Please don't send me PMs, use email if you want to approach me personally.

dl8dtl wrote:
> Anyone knows why?
This kind of conversion problems is usually a hint that something in
your logic might be flawed, so double-check the corner cases for each
possible argument value.

Well I don't see the logic flaw. That's why I find the behaviour strange. The nominator can be both negative and positive, but the denominator is always positive. And further, C seems to handle conversions more intelligently. E.g. when multiplying one signed and one unsigned variable, the result is correct (I think...?).

/Jakob Selbing

Even if the denominator can only be positive, it makes no sense if it
is allowed to become larger than the nominator. But as the only point
in using an unsigned type is to gain the space of the sign bit for
twice as many possible unsigned values, what's the point of using an
unsigned type for the denominator then?
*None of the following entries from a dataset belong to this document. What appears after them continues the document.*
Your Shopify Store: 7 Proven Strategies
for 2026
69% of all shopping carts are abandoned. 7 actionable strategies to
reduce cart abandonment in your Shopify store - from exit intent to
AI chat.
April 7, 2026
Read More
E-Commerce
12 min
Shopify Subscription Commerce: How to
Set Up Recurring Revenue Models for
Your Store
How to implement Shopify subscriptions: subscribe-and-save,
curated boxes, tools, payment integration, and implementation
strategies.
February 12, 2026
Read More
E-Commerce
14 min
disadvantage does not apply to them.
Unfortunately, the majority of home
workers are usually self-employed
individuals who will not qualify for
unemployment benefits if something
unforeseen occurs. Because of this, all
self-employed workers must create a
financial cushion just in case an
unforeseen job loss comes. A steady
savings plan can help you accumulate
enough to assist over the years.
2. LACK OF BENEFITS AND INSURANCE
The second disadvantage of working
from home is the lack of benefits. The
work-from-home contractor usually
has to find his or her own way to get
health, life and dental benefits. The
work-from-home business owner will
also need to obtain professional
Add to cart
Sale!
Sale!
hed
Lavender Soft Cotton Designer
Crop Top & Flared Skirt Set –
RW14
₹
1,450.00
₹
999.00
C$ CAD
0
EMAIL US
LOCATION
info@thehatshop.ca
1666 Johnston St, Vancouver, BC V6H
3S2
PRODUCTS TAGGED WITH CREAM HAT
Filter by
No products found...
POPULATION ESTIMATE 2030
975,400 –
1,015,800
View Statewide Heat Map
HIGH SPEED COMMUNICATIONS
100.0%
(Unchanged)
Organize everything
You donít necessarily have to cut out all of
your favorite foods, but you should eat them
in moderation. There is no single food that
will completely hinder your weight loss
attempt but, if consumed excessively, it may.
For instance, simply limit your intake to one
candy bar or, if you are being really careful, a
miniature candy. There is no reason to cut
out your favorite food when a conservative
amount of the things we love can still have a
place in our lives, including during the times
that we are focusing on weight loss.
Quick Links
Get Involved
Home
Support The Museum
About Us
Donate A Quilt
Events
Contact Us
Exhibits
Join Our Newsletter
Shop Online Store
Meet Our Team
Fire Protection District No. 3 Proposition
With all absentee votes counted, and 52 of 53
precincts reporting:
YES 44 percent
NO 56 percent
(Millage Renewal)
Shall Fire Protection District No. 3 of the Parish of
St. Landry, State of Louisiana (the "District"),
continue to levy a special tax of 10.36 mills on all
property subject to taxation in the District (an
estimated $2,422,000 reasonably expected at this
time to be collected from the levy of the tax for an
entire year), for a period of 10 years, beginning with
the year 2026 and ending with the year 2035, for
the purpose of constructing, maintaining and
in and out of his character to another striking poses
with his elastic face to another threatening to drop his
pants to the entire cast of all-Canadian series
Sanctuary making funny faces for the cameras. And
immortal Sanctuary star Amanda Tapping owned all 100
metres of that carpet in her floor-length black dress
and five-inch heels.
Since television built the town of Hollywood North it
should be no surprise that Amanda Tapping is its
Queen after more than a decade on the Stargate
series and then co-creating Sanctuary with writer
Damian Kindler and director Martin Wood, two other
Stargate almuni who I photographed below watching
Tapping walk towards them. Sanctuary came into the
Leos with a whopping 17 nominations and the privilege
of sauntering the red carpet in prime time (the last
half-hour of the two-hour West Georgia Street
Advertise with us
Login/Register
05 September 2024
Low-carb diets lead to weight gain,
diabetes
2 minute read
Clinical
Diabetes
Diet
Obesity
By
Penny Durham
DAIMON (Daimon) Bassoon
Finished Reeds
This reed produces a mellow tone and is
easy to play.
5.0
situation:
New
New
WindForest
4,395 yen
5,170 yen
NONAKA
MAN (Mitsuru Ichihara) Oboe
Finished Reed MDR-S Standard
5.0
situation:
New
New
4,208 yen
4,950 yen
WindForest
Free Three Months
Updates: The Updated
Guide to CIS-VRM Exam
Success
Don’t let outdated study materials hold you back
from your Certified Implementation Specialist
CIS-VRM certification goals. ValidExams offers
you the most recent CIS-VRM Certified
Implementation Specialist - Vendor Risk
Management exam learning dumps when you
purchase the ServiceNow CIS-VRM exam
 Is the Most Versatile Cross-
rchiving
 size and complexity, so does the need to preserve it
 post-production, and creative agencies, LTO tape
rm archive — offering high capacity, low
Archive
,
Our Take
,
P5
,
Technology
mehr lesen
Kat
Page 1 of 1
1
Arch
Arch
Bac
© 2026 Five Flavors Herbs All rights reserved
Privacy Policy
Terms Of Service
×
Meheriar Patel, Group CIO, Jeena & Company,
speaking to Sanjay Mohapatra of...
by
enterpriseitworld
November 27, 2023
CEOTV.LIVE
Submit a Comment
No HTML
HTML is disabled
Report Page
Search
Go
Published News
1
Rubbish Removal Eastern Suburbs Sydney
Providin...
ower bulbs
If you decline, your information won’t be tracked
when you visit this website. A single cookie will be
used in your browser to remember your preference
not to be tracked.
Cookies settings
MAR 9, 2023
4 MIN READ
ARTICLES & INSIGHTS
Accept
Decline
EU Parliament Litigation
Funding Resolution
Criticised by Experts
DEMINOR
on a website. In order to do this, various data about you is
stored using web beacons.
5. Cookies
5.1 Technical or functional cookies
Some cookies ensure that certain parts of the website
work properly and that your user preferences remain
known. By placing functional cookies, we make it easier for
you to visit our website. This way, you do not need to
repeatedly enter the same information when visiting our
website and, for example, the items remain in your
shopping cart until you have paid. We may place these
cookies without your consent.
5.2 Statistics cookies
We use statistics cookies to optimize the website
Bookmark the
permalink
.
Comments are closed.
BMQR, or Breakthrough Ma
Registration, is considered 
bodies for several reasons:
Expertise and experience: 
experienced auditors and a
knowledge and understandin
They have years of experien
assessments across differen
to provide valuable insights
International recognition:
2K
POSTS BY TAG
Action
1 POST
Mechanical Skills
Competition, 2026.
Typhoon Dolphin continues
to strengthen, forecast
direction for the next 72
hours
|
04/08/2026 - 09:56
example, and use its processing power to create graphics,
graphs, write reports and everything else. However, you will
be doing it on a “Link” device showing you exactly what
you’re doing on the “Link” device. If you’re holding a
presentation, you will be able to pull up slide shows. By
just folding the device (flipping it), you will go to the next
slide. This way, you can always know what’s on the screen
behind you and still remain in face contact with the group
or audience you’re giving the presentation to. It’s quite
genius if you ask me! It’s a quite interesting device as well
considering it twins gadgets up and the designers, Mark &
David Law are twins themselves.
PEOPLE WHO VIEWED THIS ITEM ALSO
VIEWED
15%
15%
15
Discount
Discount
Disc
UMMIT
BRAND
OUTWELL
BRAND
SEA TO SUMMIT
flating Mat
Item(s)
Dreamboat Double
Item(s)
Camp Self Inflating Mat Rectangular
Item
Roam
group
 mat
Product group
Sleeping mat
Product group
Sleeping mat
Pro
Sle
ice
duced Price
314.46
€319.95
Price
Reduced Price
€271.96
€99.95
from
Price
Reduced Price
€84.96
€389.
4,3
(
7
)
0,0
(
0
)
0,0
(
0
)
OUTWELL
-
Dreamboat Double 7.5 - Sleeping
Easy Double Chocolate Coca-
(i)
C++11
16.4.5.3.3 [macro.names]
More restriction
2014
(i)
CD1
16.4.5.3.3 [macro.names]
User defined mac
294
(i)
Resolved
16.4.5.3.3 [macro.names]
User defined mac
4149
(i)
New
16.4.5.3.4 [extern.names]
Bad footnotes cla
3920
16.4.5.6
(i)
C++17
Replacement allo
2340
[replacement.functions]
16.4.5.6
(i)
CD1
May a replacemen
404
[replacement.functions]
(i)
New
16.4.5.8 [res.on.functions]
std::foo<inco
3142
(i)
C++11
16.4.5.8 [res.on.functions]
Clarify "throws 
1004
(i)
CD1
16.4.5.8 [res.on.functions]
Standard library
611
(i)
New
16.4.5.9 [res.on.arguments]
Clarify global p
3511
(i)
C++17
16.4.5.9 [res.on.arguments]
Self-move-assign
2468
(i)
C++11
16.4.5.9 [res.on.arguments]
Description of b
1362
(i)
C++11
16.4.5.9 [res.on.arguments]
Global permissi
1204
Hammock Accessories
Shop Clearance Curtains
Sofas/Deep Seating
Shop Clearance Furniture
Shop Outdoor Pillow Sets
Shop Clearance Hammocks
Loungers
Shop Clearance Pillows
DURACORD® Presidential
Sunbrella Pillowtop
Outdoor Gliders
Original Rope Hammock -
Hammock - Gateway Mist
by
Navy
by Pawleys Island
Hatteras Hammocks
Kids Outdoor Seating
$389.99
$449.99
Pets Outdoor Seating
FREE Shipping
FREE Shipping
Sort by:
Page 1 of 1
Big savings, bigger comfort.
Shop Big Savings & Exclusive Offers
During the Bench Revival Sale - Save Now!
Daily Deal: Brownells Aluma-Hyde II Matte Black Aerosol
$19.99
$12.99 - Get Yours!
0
Use a signed type, and you're
done. After all, signed types can hold positive values as well, not
only negative ones. ;-)

> E.g. when multiplying one signed and one unsigned variable, the
> result is correct

The same conversions will apply there. But of course, if you're
converting the (implicitly unsigned) result of the right-hand side of
the expression to a signed int on the left-hand side, you won't notice
the operation was actually as an unsigned type initially, as
converting the large unsigned result bit pattern back to a signed
interpretation will yield your negative number you've been interested
in.

Jörg Wunsch

Please don't send me PMs, use email if you want to approach me personally.